Data shown:
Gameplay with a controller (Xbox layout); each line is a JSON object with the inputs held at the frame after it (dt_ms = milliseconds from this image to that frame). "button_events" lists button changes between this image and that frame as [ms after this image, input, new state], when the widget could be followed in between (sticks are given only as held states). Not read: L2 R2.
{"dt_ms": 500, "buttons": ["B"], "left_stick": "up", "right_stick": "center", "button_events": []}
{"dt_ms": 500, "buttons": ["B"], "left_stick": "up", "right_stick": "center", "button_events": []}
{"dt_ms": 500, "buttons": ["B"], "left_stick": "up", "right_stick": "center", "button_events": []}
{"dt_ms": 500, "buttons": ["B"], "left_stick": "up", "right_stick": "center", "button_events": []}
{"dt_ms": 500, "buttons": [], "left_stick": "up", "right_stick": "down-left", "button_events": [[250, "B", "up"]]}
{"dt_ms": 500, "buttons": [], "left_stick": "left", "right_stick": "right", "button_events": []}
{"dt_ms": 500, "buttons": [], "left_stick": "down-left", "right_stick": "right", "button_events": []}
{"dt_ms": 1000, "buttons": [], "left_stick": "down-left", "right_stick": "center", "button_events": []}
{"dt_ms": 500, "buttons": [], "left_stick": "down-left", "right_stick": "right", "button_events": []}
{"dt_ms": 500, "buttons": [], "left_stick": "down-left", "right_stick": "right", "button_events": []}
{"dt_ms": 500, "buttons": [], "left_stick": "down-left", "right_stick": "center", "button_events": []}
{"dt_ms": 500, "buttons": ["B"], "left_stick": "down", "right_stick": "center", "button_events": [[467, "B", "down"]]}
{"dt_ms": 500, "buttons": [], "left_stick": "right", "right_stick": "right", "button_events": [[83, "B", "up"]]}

Aim of the exercise:
Line by line, reproduce the data exactly.

Exercise solution:
Gameplay with a controller (Xbox layout); each line is a JSON object with the inputs held at the frame after it (dt_ms = milliseconds from this image to that frame). "button_events" lists button changes between this image and that frame as [ms after this image, input, new state], when the widget could be followed in between (sticks are given only as held states). Not read: L2 R2.
{"dt_ms": 500, "buttons": ["B"], "left_stick": "up", "right_stick": "center", "button_events": []}
{"dt_ms": 500, "buttons": ["B"], "left_stick": "up", "right_stick": "center", "button_events": []}
{"dt_ms": 500, "buttons": ["B"], "left_stick": "up", "right_stick": "center", "button_events": []}
{"dt_ms": 500, "buttons": ["B"], "left_stick": "up", "right_stick": "center", "button_events": []}
{"dt_ms": 500, "buttons": [], "left_stick": "up", "right_stick": "down-left", "button_events": [[250, "B", "up"]]}
{"dt_ms": 500, "buttons": [], "left_stick": "left", "right_stick": "right", "button_events": []}
{"dt_ms": 500, "buttons": [], "left_stick": "down-left", "right_stick": "right", "button_events": []}
{"dt_ms": 1000, "buttons": [], "left_stick": "down-left", "right_stick": "center", "button_events": []}
{"dt_ms": 500, "buttons": [], "left_stick": "down-left", "right_stick": "right", "button_events": []}
{"dt_ms": 500, "buttons": [], "left_stick": "down-left", "right_stick": "right", "button_events": []}
{"dt_ms": 500, "buttons": [], "left_stick": "down-left", "right_stick": "center", "button_events": []}
{"dt_ms": 500, "buttons": ["B"], "left_stick": "down", "right_stick": "center", "button_events": [[467, "B", "down"]]}
{"dt_ms": 500, "buttons": [], "left_stick": "right", "right_stick": "right", "button_events": [[83, "B", "up"]]}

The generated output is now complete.